The Feast of Pentecost, which is observed six weeks after Easter, commemorates this event. Though it no longer attracts anything like the same attention as Christmas and Easter, it is in fact a third, and equally major festival of the Christian year. Why is it so important? The answer lies in today’s Gospel which begins with a request – ‘Lord, show us the Father, and we will be satisfied’. Everyone who has any feel for religion can hear the deep longing that Philip expresses. But Christ’s answer -- 'Have I been with you all this time, Philip, and you still do not know me? How can you say, ‘Show us the Father’ – contains a salutary reminder. We can fail to be satisfied with the truth.

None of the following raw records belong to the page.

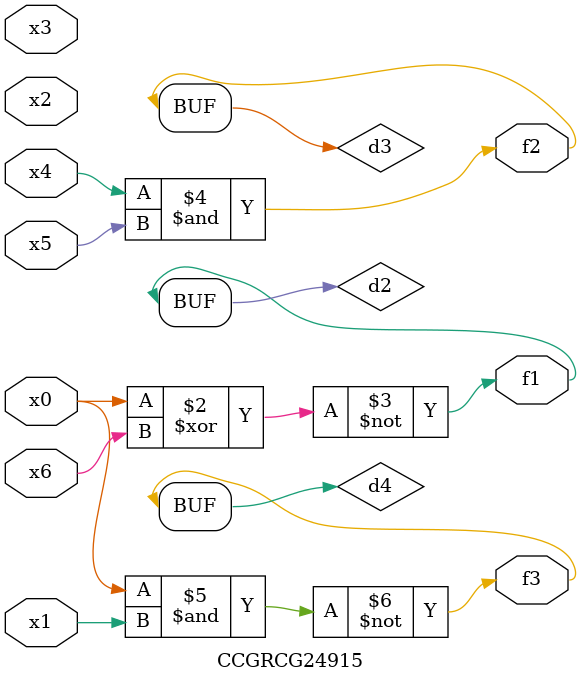
<source format=v>
module CCGRCG24915(
	input x0, x1, x2, x3, x4, x5, x6,
	output f1, f2, f3
);

	wire d1, d2, d3, d4;

	nor (d1, x0);
	xnor (d2, x0, x6);
	and (d3, x4, x5);
	nand (d4, x0, x1);
	assign f1 = d2;
	assign f2 = d3;
	assign f3 = d4;
endmodule

</source>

|St Philip -- James Tissot|
The Spirit which took possession of the disciples, John tells us, was expressly sent by Jesus – ‘The Holy Spirit, whom the Father will send in my name, will teach you everything, and remind you of all that I have said to you’. It is in Truth, Peace and Love that this Holy Spirit is to be found. Yet the gift of this Spirit is not ‘as the world gives’. A spirit of truth, love and peace does not lay any great store by affirmation, vindication or accomplishment – all of them things on which both societies and individuals tend to fix. That is why we are prone to reject the Holy Spirit and keep on looking.
So if this truly Holy Spirit is to ‘abide in us’, we must not' let our hearts be troubled 'by worldly desires, or 'be afraid' of worldly failure.